For every line in the entries that contains "shoulder", show the whole line.

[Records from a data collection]
+===+

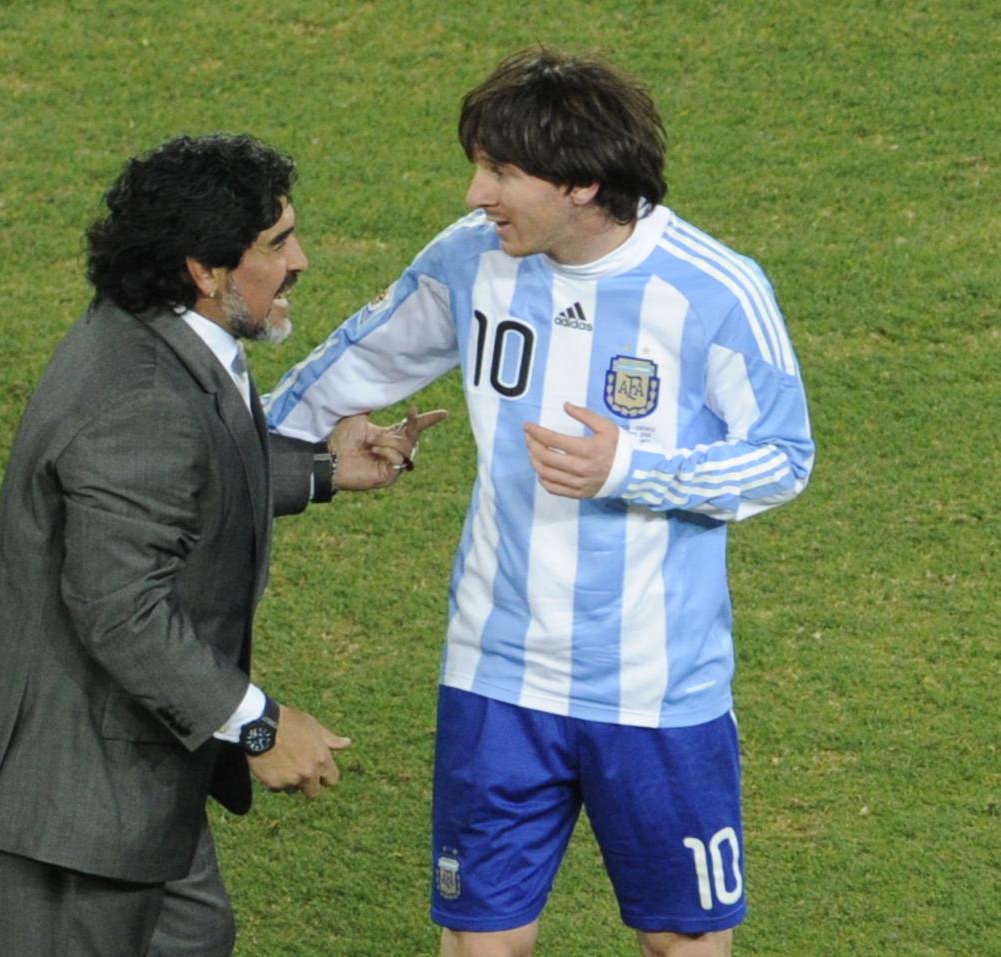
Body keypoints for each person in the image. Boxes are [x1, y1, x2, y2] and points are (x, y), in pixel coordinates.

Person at [264, 48, 815, 957]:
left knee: (682, 941)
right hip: (497, 673)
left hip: (656, 690)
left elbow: (782, 459)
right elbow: (348, 367)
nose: (477, 193)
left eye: (502, 172)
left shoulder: (714, 290)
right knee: (483, 942)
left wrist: (629, 470)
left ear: (584, 183)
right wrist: (242, 454)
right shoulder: (471, 258)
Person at [0, 133, 442, 957]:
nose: (300, 259)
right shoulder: (144, 395)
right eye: (275, 243)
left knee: (193, 935)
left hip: (133, 766)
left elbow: (195, 461)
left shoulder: (160, 334)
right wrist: (258, 725)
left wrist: (324, 470)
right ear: (205, 268)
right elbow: (122, 609)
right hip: (72, 791)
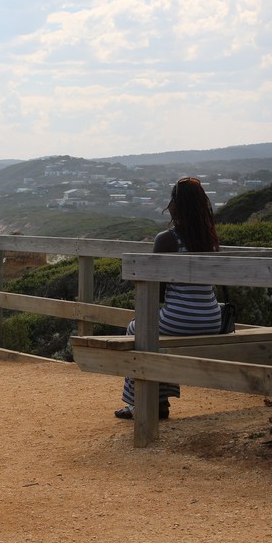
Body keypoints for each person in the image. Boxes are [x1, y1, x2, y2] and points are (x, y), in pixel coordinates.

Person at [115, 177, 222, 421]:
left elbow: (157, 293)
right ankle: (160, 401)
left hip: (180, 319)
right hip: (212, 319)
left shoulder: (167, 239)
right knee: (153, 332)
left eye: (172, 200)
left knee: (137, 329)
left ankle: (142, 403)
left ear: (177, 206)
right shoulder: (211, 241)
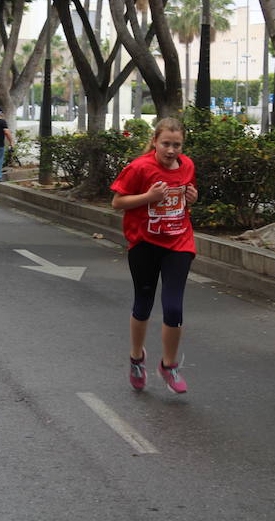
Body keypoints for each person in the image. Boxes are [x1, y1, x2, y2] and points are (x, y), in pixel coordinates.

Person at [110, 117, 198, 394]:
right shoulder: (139, 168)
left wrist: (192, 198)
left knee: (173, 306)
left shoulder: (187, 166)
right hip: (145, 243)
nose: (171, 150)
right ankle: (137, 358)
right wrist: (148, 197)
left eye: (177, 145)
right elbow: (117, 202)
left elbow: (184, 197)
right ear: (154, 142)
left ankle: (168, 365)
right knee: (144, 303)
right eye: (166, 144)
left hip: (178, 242)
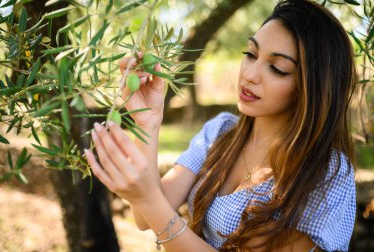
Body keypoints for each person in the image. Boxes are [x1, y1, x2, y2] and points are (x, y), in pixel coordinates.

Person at [84, 0, 357, 251]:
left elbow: (151, 205)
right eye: (250, 54)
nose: (249, 75)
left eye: (277, 69)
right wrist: (148, 120)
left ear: (313, 87)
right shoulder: (221, 131)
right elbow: (144, 218)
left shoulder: (326, 174)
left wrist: (147, 198)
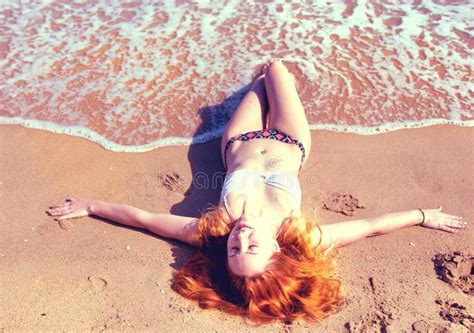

+===+

__RESPONSE FOR THIS EXERCISE__.
left shoulder: (714, 290)
right shoulder: (471, 258)
right shoulder: (144, 395)
left shoulder: (160, 334)
left shoulder: (167, 239)
right shoulder: (211, 241)
right shoulder: (139, 168)
left shoulder: (187, 166)
right shoulder: (221, 131)
left shoulder: (326, 174)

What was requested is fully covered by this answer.